Records from a collection
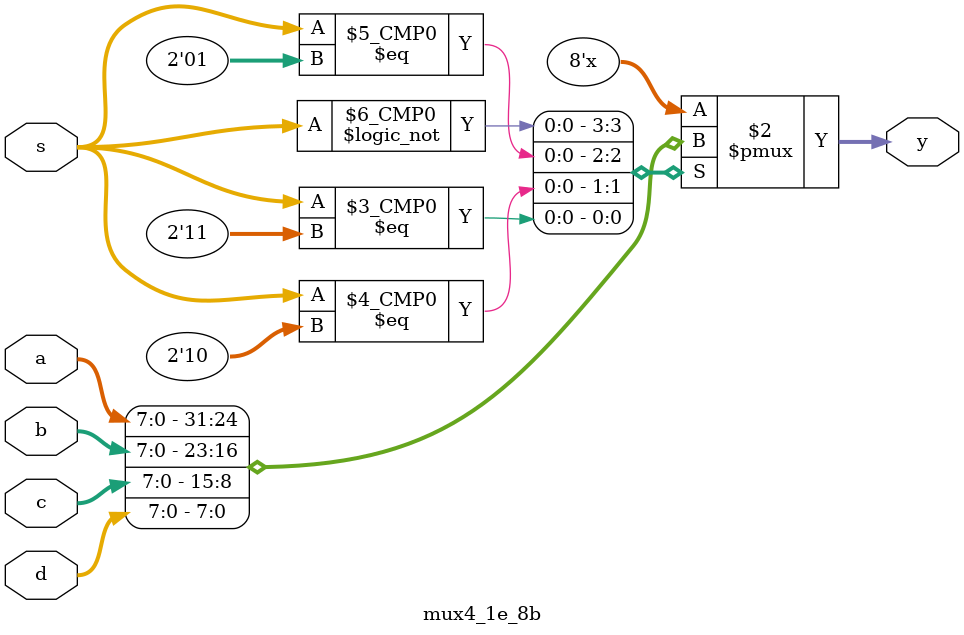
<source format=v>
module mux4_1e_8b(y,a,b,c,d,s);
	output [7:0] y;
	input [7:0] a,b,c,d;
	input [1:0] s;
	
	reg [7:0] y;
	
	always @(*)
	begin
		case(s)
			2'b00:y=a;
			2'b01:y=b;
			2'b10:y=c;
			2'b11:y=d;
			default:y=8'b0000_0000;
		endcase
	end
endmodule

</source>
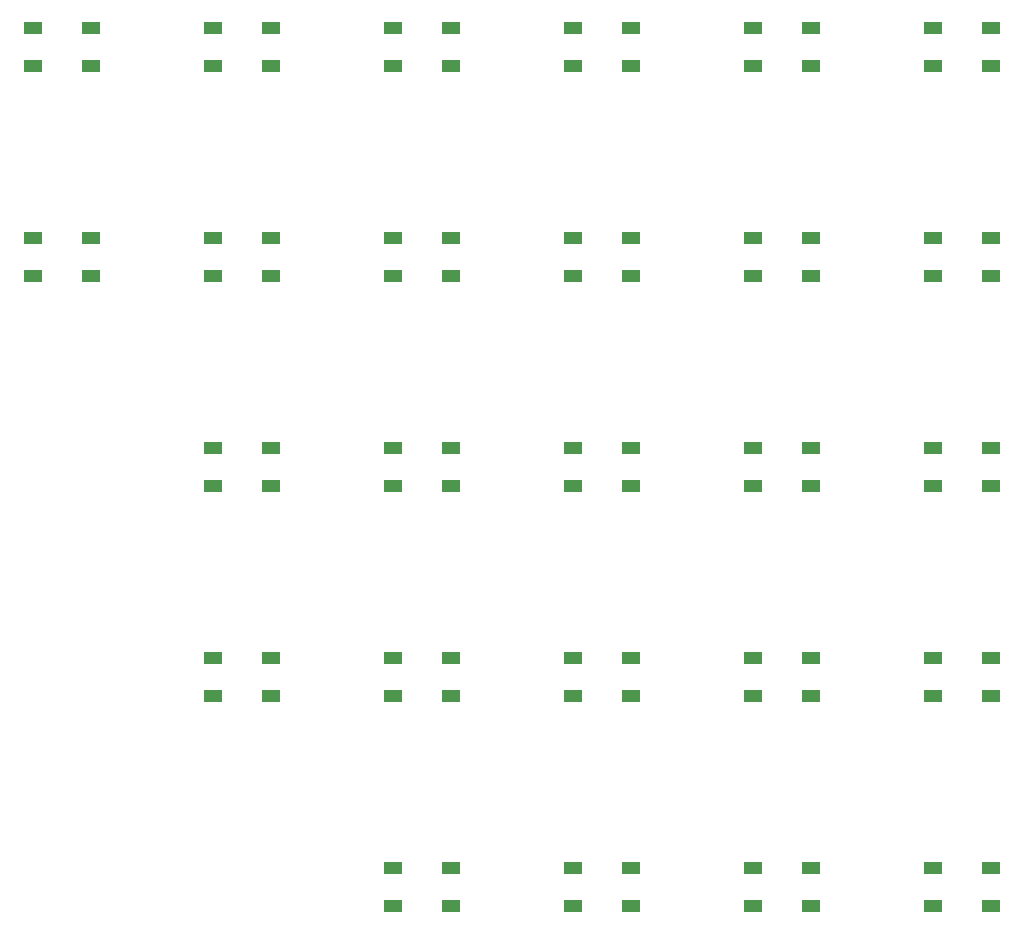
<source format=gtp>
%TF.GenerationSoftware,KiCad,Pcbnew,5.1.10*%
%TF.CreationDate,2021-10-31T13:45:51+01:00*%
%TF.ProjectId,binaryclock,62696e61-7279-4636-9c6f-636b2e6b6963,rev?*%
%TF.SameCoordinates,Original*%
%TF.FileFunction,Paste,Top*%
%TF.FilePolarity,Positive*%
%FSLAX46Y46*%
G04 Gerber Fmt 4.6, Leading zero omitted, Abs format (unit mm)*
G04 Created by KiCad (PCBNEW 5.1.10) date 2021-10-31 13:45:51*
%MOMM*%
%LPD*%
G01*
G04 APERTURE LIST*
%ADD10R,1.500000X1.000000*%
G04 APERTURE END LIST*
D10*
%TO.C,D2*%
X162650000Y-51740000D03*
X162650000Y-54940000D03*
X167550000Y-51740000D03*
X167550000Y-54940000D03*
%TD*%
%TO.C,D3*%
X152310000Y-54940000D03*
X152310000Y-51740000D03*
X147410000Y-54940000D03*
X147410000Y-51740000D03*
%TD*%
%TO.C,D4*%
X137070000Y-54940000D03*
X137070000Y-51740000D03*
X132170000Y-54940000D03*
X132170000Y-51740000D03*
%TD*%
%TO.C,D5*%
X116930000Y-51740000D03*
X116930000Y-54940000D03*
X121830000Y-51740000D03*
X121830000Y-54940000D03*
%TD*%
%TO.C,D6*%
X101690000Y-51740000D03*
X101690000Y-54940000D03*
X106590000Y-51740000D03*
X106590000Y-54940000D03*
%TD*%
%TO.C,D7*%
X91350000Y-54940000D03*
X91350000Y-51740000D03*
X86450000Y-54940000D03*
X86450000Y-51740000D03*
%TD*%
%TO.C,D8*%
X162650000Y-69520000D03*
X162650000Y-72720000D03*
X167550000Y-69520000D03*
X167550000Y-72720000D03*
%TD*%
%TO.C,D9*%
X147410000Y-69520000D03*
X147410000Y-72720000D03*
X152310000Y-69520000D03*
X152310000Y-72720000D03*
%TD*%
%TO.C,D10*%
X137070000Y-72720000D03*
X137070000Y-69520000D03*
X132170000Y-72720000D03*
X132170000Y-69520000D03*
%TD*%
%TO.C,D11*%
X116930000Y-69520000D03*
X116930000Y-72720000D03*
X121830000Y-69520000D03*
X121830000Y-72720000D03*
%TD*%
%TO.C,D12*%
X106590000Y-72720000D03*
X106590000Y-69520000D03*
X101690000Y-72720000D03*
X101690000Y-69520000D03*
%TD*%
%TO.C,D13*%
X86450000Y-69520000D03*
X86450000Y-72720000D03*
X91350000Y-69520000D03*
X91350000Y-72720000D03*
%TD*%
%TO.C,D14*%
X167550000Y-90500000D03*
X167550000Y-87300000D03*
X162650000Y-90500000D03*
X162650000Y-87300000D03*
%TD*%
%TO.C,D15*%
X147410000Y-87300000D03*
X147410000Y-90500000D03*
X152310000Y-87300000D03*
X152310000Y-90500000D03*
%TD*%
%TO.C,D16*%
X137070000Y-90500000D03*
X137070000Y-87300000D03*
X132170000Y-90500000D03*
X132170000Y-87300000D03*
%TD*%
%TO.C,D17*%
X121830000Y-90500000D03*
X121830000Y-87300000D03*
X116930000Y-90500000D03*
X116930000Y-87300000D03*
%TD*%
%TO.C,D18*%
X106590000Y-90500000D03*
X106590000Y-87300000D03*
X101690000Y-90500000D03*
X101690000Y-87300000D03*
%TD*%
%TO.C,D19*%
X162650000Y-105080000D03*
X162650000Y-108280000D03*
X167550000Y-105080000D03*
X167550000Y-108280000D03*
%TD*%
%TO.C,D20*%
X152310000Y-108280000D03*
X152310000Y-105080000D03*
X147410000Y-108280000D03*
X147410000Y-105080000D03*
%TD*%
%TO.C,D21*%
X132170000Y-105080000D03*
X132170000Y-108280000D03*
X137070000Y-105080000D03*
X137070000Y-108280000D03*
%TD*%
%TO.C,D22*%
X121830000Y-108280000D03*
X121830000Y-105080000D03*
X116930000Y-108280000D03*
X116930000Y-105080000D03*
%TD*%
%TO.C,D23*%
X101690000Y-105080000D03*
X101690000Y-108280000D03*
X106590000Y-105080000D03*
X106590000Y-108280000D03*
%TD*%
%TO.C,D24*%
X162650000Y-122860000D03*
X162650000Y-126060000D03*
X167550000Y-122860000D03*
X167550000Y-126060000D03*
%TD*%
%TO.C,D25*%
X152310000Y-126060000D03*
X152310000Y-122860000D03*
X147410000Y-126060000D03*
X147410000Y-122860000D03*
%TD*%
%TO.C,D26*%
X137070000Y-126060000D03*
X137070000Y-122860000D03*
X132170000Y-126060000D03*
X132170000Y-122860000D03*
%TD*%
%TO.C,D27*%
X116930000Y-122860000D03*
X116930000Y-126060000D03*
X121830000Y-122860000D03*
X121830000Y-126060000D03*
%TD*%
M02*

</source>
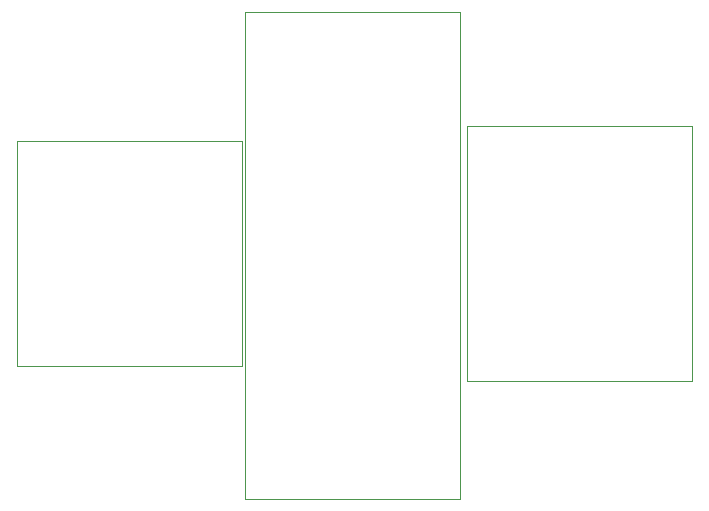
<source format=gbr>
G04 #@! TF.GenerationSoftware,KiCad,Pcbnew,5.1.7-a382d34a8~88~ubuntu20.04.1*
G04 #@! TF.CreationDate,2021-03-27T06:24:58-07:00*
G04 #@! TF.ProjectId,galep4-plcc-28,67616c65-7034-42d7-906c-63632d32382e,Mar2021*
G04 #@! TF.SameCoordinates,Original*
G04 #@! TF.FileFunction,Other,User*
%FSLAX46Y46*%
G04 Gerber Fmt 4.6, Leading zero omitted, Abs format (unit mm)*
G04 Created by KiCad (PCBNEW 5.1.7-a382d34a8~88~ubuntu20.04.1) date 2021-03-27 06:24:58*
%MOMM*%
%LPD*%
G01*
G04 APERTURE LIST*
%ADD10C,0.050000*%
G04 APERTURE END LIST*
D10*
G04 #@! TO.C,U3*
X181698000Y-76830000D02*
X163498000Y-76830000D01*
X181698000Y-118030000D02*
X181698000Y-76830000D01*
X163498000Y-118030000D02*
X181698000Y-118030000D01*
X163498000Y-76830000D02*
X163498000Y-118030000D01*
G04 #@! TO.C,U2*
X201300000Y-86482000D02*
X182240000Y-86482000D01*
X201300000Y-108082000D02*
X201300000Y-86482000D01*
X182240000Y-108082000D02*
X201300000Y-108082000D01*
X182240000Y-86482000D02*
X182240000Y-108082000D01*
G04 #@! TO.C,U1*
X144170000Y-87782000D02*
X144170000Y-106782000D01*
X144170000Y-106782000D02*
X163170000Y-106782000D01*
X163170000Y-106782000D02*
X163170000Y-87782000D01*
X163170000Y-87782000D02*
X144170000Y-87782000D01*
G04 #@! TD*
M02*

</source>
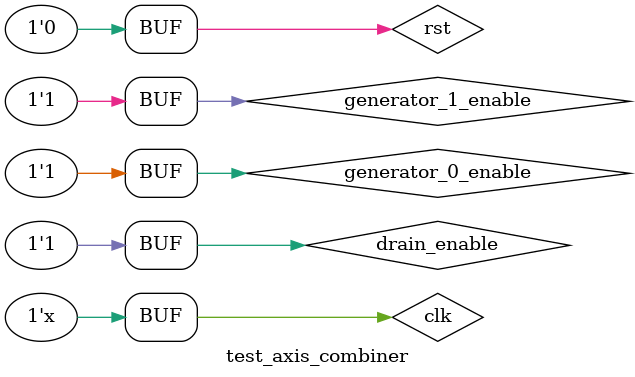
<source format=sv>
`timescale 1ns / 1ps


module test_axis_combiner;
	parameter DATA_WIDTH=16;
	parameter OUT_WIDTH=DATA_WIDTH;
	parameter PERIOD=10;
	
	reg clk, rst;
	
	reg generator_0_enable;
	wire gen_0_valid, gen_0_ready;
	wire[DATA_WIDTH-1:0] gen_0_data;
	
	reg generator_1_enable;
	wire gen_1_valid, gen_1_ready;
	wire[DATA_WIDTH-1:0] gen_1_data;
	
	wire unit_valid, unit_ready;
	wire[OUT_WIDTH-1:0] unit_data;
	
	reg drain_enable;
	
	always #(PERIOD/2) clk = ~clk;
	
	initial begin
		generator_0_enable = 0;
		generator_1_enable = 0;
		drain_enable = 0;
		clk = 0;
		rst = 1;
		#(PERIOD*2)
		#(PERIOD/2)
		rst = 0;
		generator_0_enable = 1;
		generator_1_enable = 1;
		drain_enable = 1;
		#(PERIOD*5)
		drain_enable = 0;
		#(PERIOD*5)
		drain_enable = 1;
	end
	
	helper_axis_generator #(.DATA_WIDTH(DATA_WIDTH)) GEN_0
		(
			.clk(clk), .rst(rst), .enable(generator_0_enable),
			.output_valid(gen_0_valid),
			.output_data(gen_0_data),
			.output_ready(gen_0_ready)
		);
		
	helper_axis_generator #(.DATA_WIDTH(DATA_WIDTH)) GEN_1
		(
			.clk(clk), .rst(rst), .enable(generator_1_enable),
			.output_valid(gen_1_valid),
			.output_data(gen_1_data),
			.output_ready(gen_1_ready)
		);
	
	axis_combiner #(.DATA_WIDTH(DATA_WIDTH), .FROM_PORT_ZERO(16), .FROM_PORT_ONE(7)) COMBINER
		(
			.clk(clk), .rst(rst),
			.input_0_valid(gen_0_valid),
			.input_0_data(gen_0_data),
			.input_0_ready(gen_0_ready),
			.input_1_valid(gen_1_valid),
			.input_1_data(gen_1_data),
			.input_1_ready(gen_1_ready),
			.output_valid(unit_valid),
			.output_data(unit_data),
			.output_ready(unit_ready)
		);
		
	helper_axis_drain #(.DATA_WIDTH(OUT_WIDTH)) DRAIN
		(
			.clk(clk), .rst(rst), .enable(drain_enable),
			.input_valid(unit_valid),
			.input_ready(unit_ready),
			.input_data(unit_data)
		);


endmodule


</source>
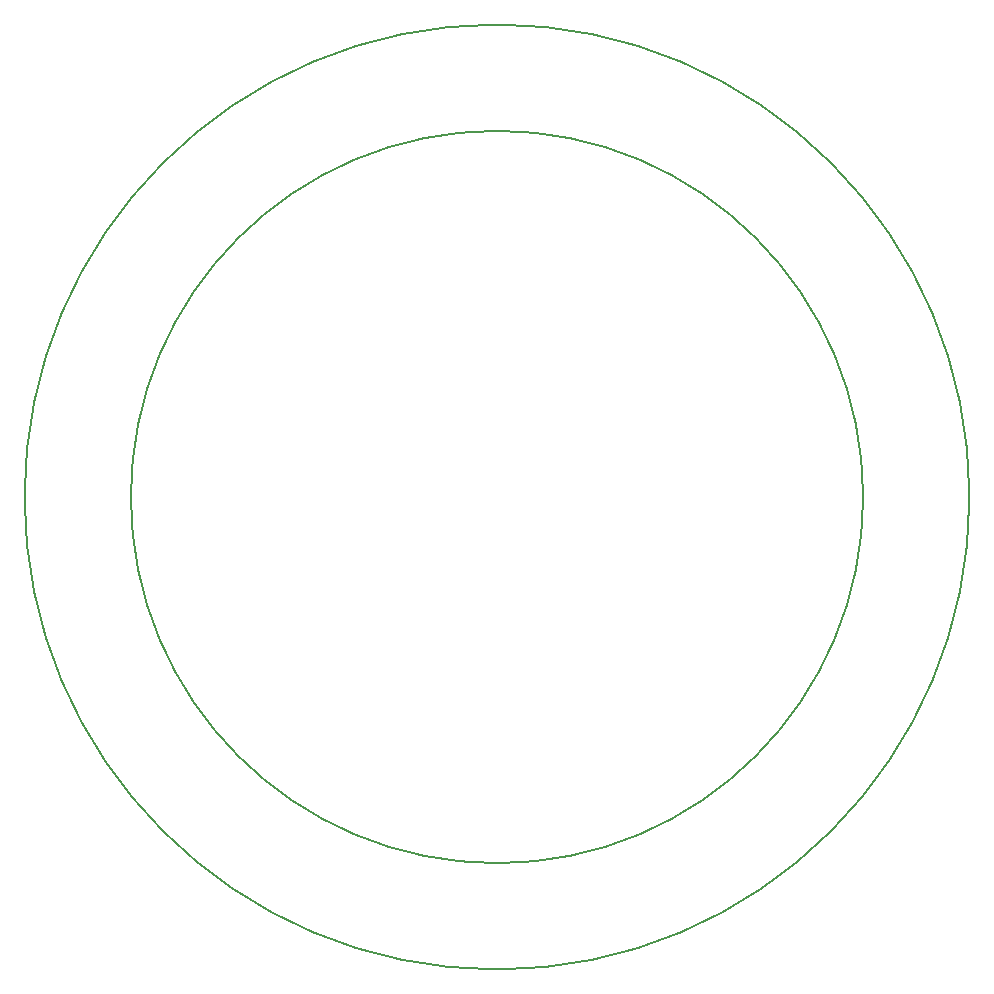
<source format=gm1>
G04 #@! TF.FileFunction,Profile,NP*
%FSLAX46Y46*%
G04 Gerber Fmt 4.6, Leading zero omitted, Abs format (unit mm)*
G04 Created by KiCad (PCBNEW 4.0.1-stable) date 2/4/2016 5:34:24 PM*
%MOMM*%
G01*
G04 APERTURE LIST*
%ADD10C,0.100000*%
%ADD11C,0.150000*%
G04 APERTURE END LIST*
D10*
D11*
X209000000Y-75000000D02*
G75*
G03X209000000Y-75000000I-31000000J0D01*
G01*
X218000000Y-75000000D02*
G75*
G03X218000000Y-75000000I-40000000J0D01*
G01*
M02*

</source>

What the exercise asks: Scan the lines above for the word "parameter" and copy every one where it occurs.

Written answer:
	parameter DATA_WIDTH=16;
	parameter OUT_WIDTH=DATA_WIDTH;
	parameter PERIOD=10;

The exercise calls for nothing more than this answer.